## Your instructions
Arrange every line of text in the listing below as a numbered list, skipping any blank lines. Leave the pictures out of your answer.

*** Extracted information

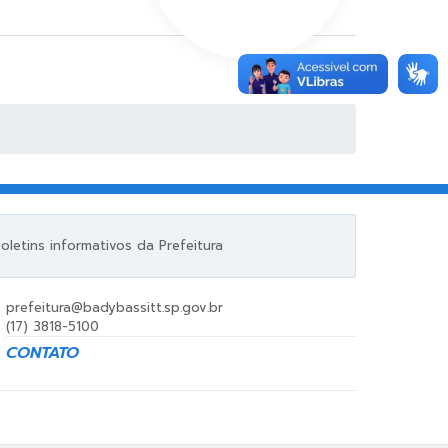
letins informativos da Prefeitura
prefeitura@badybassitt.sp.gov.br
(17) 3818-5100
CONTATO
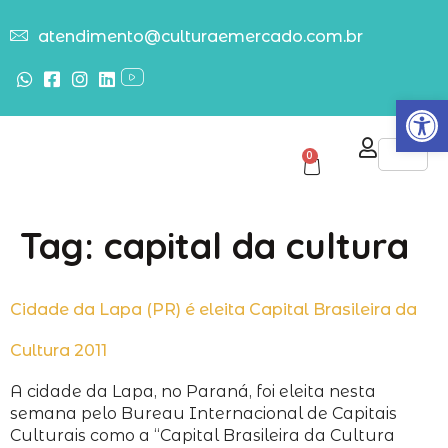
atendimento@culturaemercado.com.br
Abrir
0
Tag:
capital da cultura
Cidade da Lapa (PR) é eleita Capital Brasileira da
Cultura 2011
A cidade da Lapa, no Paraná, foi eleita nesta
semana pelo Bureau Internacional de Capitais
Culturais como a “Capital Brasileira da Cultura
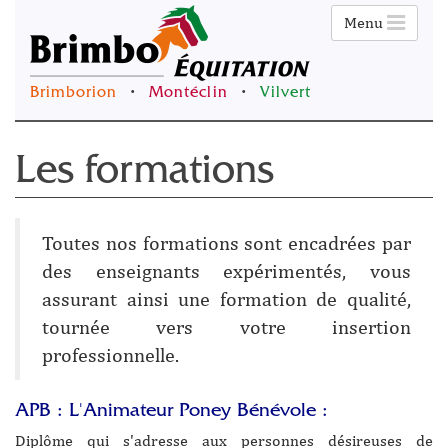
Menu
Brimborion
•
Montéclin
•
Vilvert
Les formations
Toutes nos formations sont encadrées par
des enseignants expérimentés, vous
assurant ainsi une formation de qualité,
tournée vers votre insertion
professionnelle.
APB : L'Animateur Poney Bénévole :
Diplôme qui s'adresse aux personnes désireuses de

******

## Task answer
1. letins informativos da Prefeitura
2. prefeitura@badybassitt.sp.gov.br
3. (17) 3818-5100
4. CONTATO
5. atendimento@culturaemercado.com.br
6. Abrir
7. 0
8. Tag:
9. capital da cultura
10. Cidade da Lapa (PR) é eleita Capital Brasileira da
11. Cultura 2011
12. A cidade da Lapa, no Paraná, foi eleita nesta
13. semana pelo Bureau Internacional de Capitais
14. Culturais como a “Capital Brasileira da Cultura
15. Menu
16. Brimborion
17. •
18. Montéclin
19. •
20. Vilvert
21. Les formations
22. Toutes nos formations sont encadrées par
23. des enseignants expérimentés, vous
24. assurant ainsi une formation de qualité,
25. tournée vers votre insertion
26. professionnelle.
27. APB : L'Animateur Poney Bénévole :
28. Diplôme qui s'adresse aux personnes désireuses de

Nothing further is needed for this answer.